Une édition qui fera date. Pour sa neuvième année à la tête du CDC d’Avignon, Emmanuel Serafini a été radical en invitant les danses hip-hop. Cette 36è édition des Hivernales d’hiver à Avignon sous l’intitulé : « La danse, urbaine ? » était dédiée au hip-hop d’une manière exceptionnelle. Mais comme le point d’interrogation de l’intitulé le suggère, cette édition n’était pas une vitrine. Elle ambitionnait d’interroger des danses venues du hip-hop sous l’angle de la danse « venue des studios » – si j’ose dire – et réciproquement. Comment se regardent ces deux manières de faire de la danse et, cela, sur un lieu repéré de la danse « venue des studios » ?

Il n’est pas nouveau de programmer du hip-hop qui, comme on le dit, fait « marcher » la billetterie – comme s’il ne pouvait faire mieux… Ce qui est plus nouveau, c’est qu’un CDC lui donne toute sa place sur son territoire – un CDC étant un centre de développement chorégraphique axé sur la recherche et la création – un territoire ici tissé à travers de nombreux lieux de la ville, de la salle Benoît XII à la FabricA, en passant par le théâtre des Halles., l’église des Célestins, etc. Cela modifie la perspective dans laquelle le hip-hop est ordinairement placé. Ordinairement, en sus de son côté « produit d’appel », c’est sa touche « banlieue » qui lui donne un petit côté popu ébouriffé, prompt à décomplexer les publics néophytes de la danse contemporaine, dit-on. Il n’y aurait pas à en penser grand chose, si ce n’est de commenter l’énergie formidable, la rage revigorante, la dextérité acrobatique, etc. Cela d’autant plus que son apparition sur les plateaux en France est liée à une culpabilité raciste diffuse des années 90 dans les milieux culturels (les scènes étant alors désespérément blanches – ce qui n’a qu’un peu changé). On se dédouana en programmant du hip-hop, danse urbaine venue des ghettos noirs américains, tout en étant indulgent sur le plan critique. Prix de l’indulgence : le hip-hop n’est encore pas tout à fait considéré comme inclus dans le champ de la « création chorégraphique pure ». Dans celui de la création contemporaine, oui, bien sûr, mais pas comme lieu d’une recherche, d’une exploration.
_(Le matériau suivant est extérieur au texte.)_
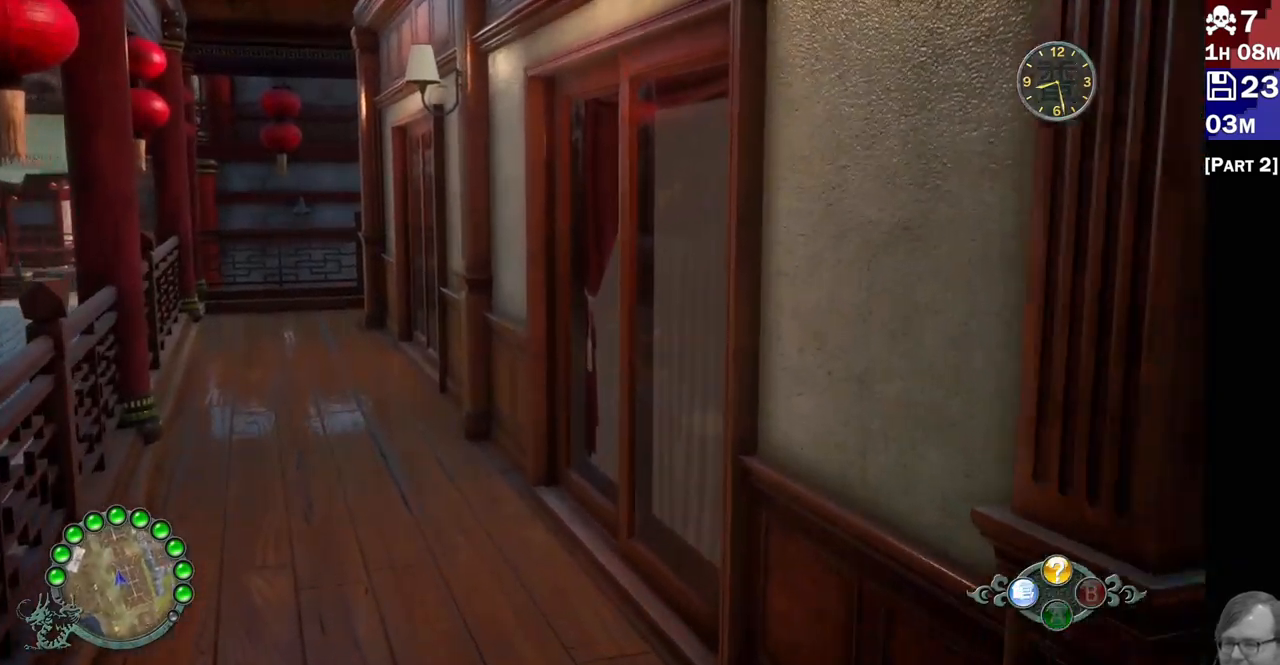
{"dt_ms": 500, "buttons": ["L2", "R2"], "left_stick": "up-left", "right_stick": "right"}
Cette perspective est renversée par Emmanuel Serafini qui a conçu cette 36e édition en donnant la quasi complète hospitalité à différentes formes de hip-hop (break, popping, krump… ), cela doublé en parallèle de stages avec des chorégraphes hip-hoppers. Quasi complète car les pièces d’Ex Nihilo (Amalgame(s)) et d’Emmanuel Eggermont (Vorspiel) voire de Christiane Vericel (La morale du ventre), restaient dans le champ de cette « création chorégraphique pure », ainsi qu’un master class avec Carolyn Carlson. Ces pièces balisaient le territoire où le festival se tenait. Si Emmanuel Serafini termine l’éditorial de la plaquette ainsi : « N’ayez pas peur du hip-hop et venez tous découvrir ce qu’il apporte aujourd’hui à la danse. », c’est pour inviter à remettre en cause les cloisonnements et à s’apercevoir que les frontières sont poreuses entre les danses venues de la rue et celles venues des studios. En sous-texte, il y a aussi la réciproque : « Hip-hopers, n’ayez pas peur des studios. »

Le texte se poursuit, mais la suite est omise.